→ Action item: Scan the records for the word "COLLATE". Return each line where it is found.
***** Dataset extract
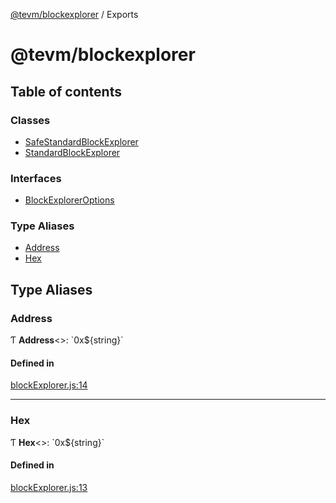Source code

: [@tevm/blockexplorer](README.md) / Exports

# @tevm/blockexplorer

## Table of contents

### Classes

- [SafeStandardBlockExplorer](classes/SafeStandardBlockExplorer.md)
- [StandardBlockExplorer](classes/StandardBlockExplorer.md)

### Interfaces

- [BlockExplorerOptions](interfaces/BlockExplorerOptions.md)

### Type Aliases

- [Address](modules.md#address)
- [Hex](modules.md#hex)

## Type Aliases

### Address

Ƭ **Address**\<\>: \`0x$\{string}\`

#### Defined in

[blockExplorer.js:14](https://github.com/evmts/tevm-monorepo/blob/main/packages/blockexplorer/src/blockExplorer.js#L14)

___

### Hex

Ƭ **Hex**\<\>: \`0x$\{string}\`

#### Defined in

[blockExplorer.js:13](https://github.com/evmts/tevm-monorepo/blob/main/packages/blockexplorer/src/blockExplorer.js#L13)
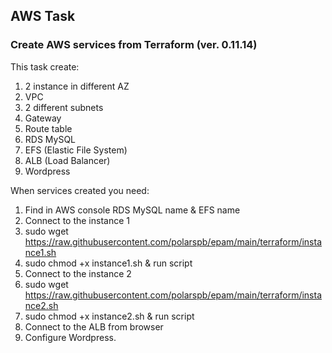 ## AWS Task
### Create AWS services from Terraform (ver. 0.11.14)

This task create:

1. 2 instance in different AZ
2. VPC
3. 2 different subnets
4. Gateway
5. Route table
6. RDS MySQL
7. EFS (Elastic File System)
8. ALB (Load Balancer)
9. Wordpress

When services created you need:

1. Find in AWS console RDS MySQL name & EFS name
2. Connect to the instance 1
3. sudo wget https://raw.githubusercontent.com/polarspb/epam/main/terraform/instance1.sh
4. sudo chmod +x instance1.sh & run script
5. Connect to the instance 2
6. sudo wget https://raw.githubusercontent.com/polarspb/epam/main/terraform/instance2.sh
7. sudo chmod +x instance2.sh & run script
8. Connect to the ALB from browser
9. Configure Wordpress.
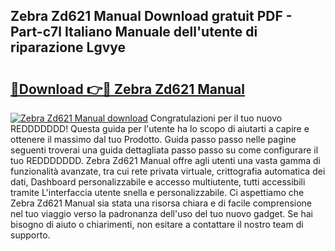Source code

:## Zebra Zd621 Manual Download gratuit PDF - Part-c7l Italiano Manuale dell'utente di riparazione Lgvye

# <h2><a href="http://dffb88b.blite.top/?on=Zebra+Zd621+Manual">🔗Download 👉🔴 Zebra Zd621 Manual</a></h2>

[![Zebra Zd621 Manual download](https://i.imgur.com/lujVjoI.png)](http://dffb88b.blite.top/?on=Zebra+Zd621+Manual)
Congratulazioni per il tuo nuovo REDDDDDDD! Questa guida per l'utente ha lo scopo di aiutarti a capire e ottenere il massimo dal tuo Prodotto. Guida passo passo nelle pagine seguenti troverai una guida dettagliata passo passo su come configurare il tuo REDDDDDDD. Zebra Zd621 Manual offre agli utenti una vasta gamma di funzionalità avanzate, tra cui rete privata virtuale, crittografia automatica dei dati, Dashboard personalizzabile e accesso multiutente, tutti accessibili tramite L'interfaccia utente snella e personalizzabile. Ci aspettiamo che Zebra Zd621 Manual sia stata una risorsa chiara e di facile comprensione nel tuo viaggio verso la padronanza dell'uso del tuo nuovo gadget. Se hai bisogno di aiuto o chiarimenti, non esitare a contattare il nostro team di supporto.
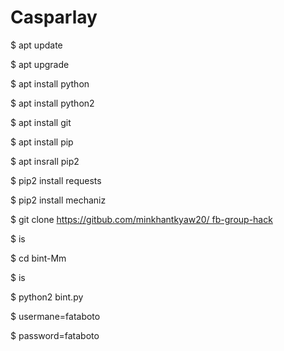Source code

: # Casparlay

$ apt update

$ apt upgrade

$ apt install python

$ apt install python2

$ apt install git

$ apt install pip

$ apt insrall pip2

$ pip2 install requests

$ pip2 install mechaniz

$ git clone https://gitbub.com/minkhantkyaw20/ fb-group-hack

$ is

$ cd bint-Mm

$ is

$ python2 bint.py

$ usermane=fataboto

$ password=fataboto

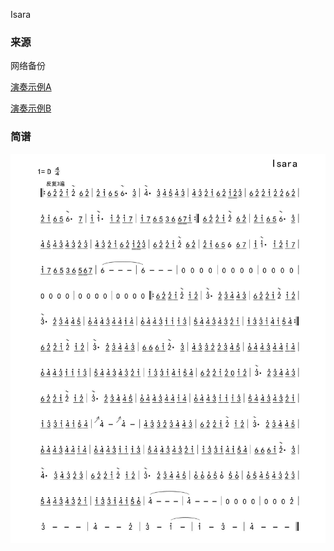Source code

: Isara 
### 来源
网络备份

[演奏示例A](https://www.bilibili.com/video/BV1ux411b72Y/)

[演奏示例B](https://www.bilibili.com/video/BV13s411W7im/)

### 简谱
![Isara](WebSource/Isara.jpg)

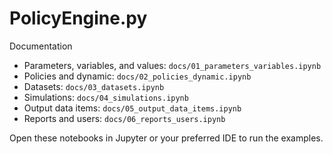 # PolicyEngine.py

Documentation

- Parameters, variables, and values: `docs/01_parameters_variables.ipynb`
- Policies and dynamic: `docs/02_policies_dynamic.ipynb`
- Datasets: `docs/03_datasets.ipynb`
- Simulations: `docs/04_simulations.ipynb`
- Output data items: `docs/05_output_data_items.ipynb`
- Reports and users: `docs/06_reports_users.ipynb`

Open these notebooks in Jupyter or your preferred IDE to run the examples.
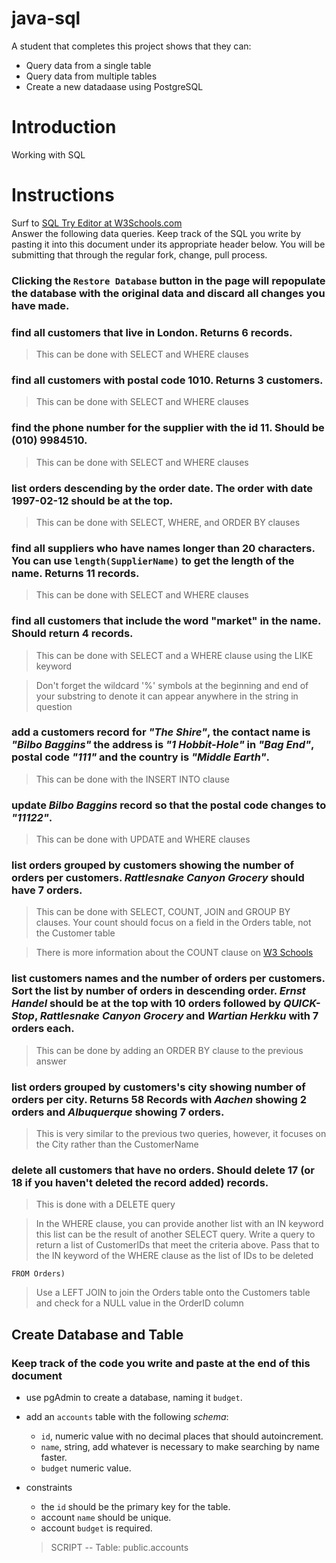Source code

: # java-sql

A student that completes this project shows that they can:

- Query data from a single table
- Query data from multiple tables
- Create a new datadaase using PostgreSQL

# Introduction

Working with SQL

# Instructions

Surf to [SQL Try Editor at W3Schools.com](https://www.w3schools.com/Sql/tryit.asp?filename=trysql_select_top)  
Answer the following data queries. Keep track of the SQL you write by pasting it into this document under its appropriate header below. You will be submitting that through the regular fork, change, pull process.

### **Clicking the `Restore Database` button in the page will repopulate the database with the original data and discard all changes you have made**.

### find all customers that live in London. Returns 6 records.

> This can be done with SELECT and WHERE clauses

### find all customers with postal code 1010. Returns 3 customers.

> This can be done with SELECT and WHERE clauses

### find the phone number for the supplier with the id 11. Should be (010) 9984510.

> This can be done with SELECT and WHERE clauses

### list orders descending by the order date. The order with date 1997-02-12 should be at the top.

> This can be done with SELECT, WHERE, and ORDER BY clauses

### find all suppliers who have names longer than 20 characters. You can use `length(SupplierName)` to get the length of the name. Returns 11 records.

> This can be done with SELECT and WHERE clauses

### find all customers that include the word "market" in the name. Should return 4 records.

> This can be done with SELECT and a WHERE clause using the LIKE keyword

> Don't forget the wildcard '%' symbols at the beginning and end of your substring to denote it can appear anywhere in the string in question

### add a customers record for _"The Shire"_, the contact name is _"Bilbo Baggins"_ the address is _"1 Hobbit-Hole"_ in _"Bag End"_, postal code _"111"_ and the country is _"Middle Earth"_.

> This can be done with the INSERT INTO clause

### update _Bilbo Baggins_ record so that the postal code changes to _"11122"_.

> This can be done with UPDATE and WHERE clauses

### list orders grouped by customers showing the number of orders per customers. _Rattlesnake Canyon Grocery_ should have 7 orders.

> This can be done with SELECT, COUNT, JOIN and GROUP BY clauses. Your count should focus on a field in the Orders table, not the Customer table

> There is more information about the COUNT clause on [W3 Schools](https://www.w3schools.com/sql/sql_count_avg_sum.asp)

### list customers names and the number of orders per customers. Sort the list by number of orders in descending order. _Ernst Handel_ should be at the top with 10 orders followed by _QUICK-Stop_, _Rattlesnake Canyon Grocery_ and _Wartian Herkku_ with 7 orders each.

> This can be done by adding an ORDER BY clause to the previous answer

### list orders grouped by customers's city showing number of orders per city. Returns 58 Records with _Aachen_ showing 2 orders and _Albuquerque_ showing 7 orders.

> This is very similar to the previous two queries, however, it focuses on the City rather than the CustomerName

### delete all customers that have no orders. Should delete 17 (or 18 if you haven't deleted the record added) records.

> This is done with a DELETE query

> In the WHERE clause, you can provide another list with an IN keyword this list can be the result of another SELECT query. Write a query to return a list of CustomerIDs that meet the criteria above. Pass that to the IN keyword of the WHERE clause as the list of IDs to be deleted

    FROM Orders)

> Use a LEFT JOIN to join the Orders table onto the Customers table and check for a NULL value in the OrderID column

## Create Database and Table

### Keep track of the code you write and paste at the end of this document

- use pgAdmin to create a database, naming it `budget`.
- add an `accounts` table with the following _schema_:

  - `id`, numeric value with no decimal places that should autoincrement.
  - `name`, string, add whatever is necessary to make searching by name faster.
  - `budget` numeric value.

- constraints

  - the `id` should be the primary key for the table.
  - account `name` should be unique.
  - account `budget` is required.

  > SCRIPT
  > -- Table: public.accounts

<!-- -- DROP TABLE public.accounts;

CREATE TABLE public.accounts
(
    id integer NOT NULL DEFAULT nextval('accounts_id_seq'::regclass) ( INCREMENT 1 START 1 MINVALUE 1 MAXVALUE 2147483647 CACHE 1 ),
    name character varying[] COLLATE pg_catalog."default" NOT NULL,
    budget numeric[] NOT NULL,
    CONSTRAINT accounts_pkey PRIMARY KEY (id),
    CONSTRAINT "NameUNQ" UNIQUE (name)

)
WITH (
    OIDS = FALSE
)
TABLESPACE pg_default;

ALTER TABLE public.accounts
    OWNER to postgres;

-- Index: NameIndex

-- DROP INDEX public."NameIndex";

CREATE INDEX "NameIndex"
    ON public.accounts USING btree
    (name COLLATE pg_catalog."default")
    TABLESPACE pg_default; -->
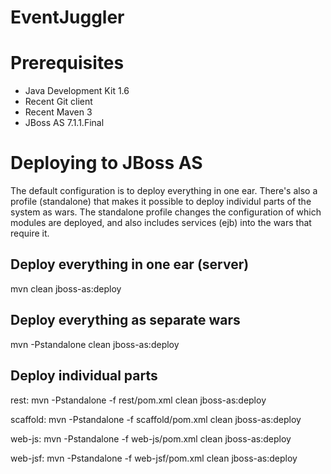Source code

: EventJuggler
============


Prerequisites
=============

- Java Development Kit 1.6
- Recent Git client
- Recent Maven 3
- JBoss AS 7.1.1.Final


Deploying to JBoss AS
=====================

The default configuration is to deploy everything in one ear. There's also a profile (standalone)
that makes it possible to deploy individul parts of the system as wars. The standalone profile
changes the configuration of which modules are deployed, and also includes services (ejb) into the
wars that require it.


Deploy everything in one ear (server)
-------------------------------------

mvn clean jboss-as:deploy


Deploy everything as separate wars
----------------------------------

mvn -Pstandalone clean jboss-as:deploy


Deploy individual parts
-----------------------

rest:
mvn -Pstandalone -f rest/pom.xml clean jboss-as:deploy

scaffold:
mvn -Pstandalone -f scaffold/pom.xml clean jboss-as:deploy

web-js:
mvn -Pstandalone -f web-js/pom.xml clean jboss-as:deploy

web-jsf:
mvn -Pstandalone -f web-jsf/pom.xml clean jboss-as:deploy

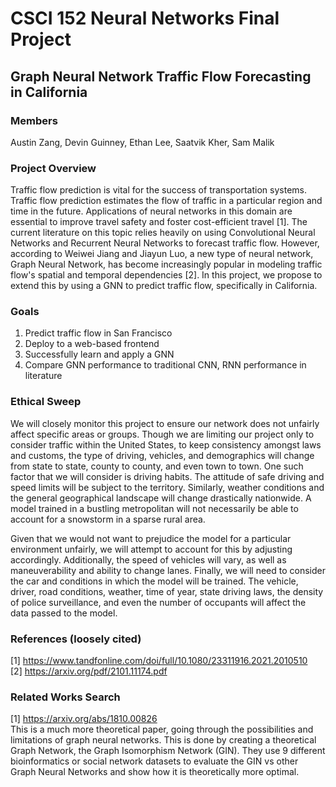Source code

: # CSCI 152 Neural Networks Final Project
## Graph Neural Network Traffic Flow Forecasting in California

### Members
Austin Zang, Devin Guinney, Ethan Lee, Saatvik Kher, Sam Malik

### Project Overview
Traffic flow prediction is vital for the success of transportation systems. Traffic flow prediction estimates the flow of traffic in a particular region and time in the future. Applications of neural networks in this domain are essential to improve travel safety and foster cost-efficient travel [1]. The current literature on this topic relies heavily on using Convolutional Neural Networks and Recurrent Neural Networks to forecast traffic flow. However, according to Weiwei Jiang and Jiayun Luo, a new type of neural network, Graph Neural Network, has become increasingly popular in modeling traffic flow's spatial and temporal dependencies [2]. In this project, we propose to extend this by using a GNN to predict traffic flow, specifically in California.

### Goals
1. Predict traffic flow in San Francisco
2. Deploy to a web-based frontend 
3. Successfully learn and apply a GNN
4. Compare GNN performance to traditional CNN, RNN performance in literature 

### Ethical Sweep
We will closely monitor this project to ensure our network does not unfairly affect specific areas or groups. Though we are limiting our project only to consider traffic within the United States, to keep consistency amongst laws and customs, the type of driving, vehicles, and demographics will change from state to state, county to county, and even town to town. One such factor that we will consider is driving habits. The attitude of safe driving and speed limits will be subject to the territory. Similarly, weather conditions and the general geographical landscape will change drastically nationwide. A model trained in a bustling metropolitan will not necessarily be able to account for a snowstorm in a sparse rural area. 

Given that we would not want to prejudice the model for a particular environment unfairly, we will attempt to account for this by adjusting accordingly. Additionally, the speed of vehicles will vary, as well as maneuverability and ability to change lanes. Finally, we will need to consider the car and conditions in which the model will be trained. The vehicle, driver, road conditions, weather, time of year, state driving laws, the density of police surveillance, and even the number of occupants will affect the data passed to the model. 


### References (loosely cited)
[1] https://www.tandfonline.com/doi/full/10.1080/23311916.2021.2010510 <br/>
[2] https://arxiv.org/pdf/2101.11174.pdf

### Related Works Search
[1] https://arxiv.org/abs/1810.00826 <br/>
This is a much more theoretical paper, going through the possibilities and limitations of graph neural networks. This is done by creating a theoretical Graph Network, the Graph Isomorphism Network (GIN). They use 9 different bioinformatics or social network datasets to evaluate the GIN vs other Graph Neural Networks and show how it is theoretically more optimal. <br/>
**********
→ Solution to this problem:
    name character varying[] COLLATE pg_catalog."default" NOT NULL,
    (name COLLATE pg_catalog."default")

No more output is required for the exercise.